Items from a data source:
##############################

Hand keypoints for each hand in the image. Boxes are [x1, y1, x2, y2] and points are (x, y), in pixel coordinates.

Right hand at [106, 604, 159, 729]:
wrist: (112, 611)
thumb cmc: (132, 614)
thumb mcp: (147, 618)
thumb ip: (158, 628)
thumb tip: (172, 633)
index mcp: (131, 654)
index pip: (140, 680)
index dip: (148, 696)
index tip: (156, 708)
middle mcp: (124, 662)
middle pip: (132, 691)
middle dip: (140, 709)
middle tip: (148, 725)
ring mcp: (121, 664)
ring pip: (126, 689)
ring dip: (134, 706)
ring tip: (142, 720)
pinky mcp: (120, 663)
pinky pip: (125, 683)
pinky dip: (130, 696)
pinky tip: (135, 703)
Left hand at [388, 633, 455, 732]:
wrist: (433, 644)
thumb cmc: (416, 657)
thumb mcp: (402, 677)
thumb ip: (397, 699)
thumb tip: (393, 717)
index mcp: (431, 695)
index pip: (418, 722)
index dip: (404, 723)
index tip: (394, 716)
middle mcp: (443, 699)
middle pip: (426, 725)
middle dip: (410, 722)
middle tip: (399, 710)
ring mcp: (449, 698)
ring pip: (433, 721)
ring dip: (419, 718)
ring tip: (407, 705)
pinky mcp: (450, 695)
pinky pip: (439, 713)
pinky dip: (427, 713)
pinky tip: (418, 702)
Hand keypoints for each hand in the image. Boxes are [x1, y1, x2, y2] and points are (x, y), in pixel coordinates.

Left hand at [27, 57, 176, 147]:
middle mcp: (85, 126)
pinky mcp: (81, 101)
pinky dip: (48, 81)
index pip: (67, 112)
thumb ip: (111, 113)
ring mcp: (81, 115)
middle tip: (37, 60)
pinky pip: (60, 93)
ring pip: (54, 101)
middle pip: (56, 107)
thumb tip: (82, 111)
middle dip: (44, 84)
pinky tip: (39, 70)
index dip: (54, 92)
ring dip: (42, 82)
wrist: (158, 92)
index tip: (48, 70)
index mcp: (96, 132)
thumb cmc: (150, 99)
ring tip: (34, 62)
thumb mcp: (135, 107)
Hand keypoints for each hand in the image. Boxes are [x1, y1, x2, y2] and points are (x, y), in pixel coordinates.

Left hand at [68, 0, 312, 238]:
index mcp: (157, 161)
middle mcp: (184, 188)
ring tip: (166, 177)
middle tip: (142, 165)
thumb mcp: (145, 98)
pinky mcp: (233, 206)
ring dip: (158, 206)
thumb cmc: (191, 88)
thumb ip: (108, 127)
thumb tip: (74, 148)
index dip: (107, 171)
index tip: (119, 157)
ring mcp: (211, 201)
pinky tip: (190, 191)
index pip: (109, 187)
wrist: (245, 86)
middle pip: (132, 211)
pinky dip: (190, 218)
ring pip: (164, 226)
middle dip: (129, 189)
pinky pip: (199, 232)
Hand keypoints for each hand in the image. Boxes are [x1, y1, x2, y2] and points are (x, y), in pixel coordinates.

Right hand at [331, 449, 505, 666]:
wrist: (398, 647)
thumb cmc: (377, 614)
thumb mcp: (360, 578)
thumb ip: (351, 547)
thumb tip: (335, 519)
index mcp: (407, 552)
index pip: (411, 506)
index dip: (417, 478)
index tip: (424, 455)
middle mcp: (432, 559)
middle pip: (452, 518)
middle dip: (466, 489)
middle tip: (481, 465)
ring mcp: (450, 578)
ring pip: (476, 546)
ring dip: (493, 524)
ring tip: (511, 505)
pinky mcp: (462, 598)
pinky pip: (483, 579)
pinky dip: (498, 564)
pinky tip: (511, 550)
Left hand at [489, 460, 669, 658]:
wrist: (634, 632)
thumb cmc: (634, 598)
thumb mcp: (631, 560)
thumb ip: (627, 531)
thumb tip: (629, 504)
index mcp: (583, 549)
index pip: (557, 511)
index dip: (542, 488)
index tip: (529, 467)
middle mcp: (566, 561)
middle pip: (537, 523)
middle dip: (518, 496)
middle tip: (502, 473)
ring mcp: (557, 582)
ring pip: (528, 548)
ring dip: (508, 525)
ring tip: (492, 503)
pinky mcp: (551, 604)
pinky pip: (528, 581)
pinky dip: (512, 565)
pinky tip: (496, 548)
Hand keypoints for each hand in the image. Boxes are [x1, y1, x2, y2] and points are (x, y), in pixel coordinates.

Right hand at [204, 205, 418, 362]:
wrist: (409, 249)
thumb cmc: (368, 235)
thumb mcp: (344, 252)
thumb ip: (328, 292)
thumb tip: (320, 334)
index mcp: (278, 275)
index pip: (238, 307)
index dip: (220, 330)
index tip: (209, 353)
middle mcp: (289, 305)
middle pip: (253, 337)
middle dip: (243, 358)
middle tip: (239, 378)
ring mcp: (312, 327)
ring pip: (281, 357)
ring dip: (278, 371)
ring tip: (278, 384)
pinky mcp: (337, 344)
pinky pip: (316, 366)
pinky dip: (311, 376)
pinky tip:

##############################

Report the count of lines in the entries that contain "Right". Nothing else should be given.

Solved exercise:
3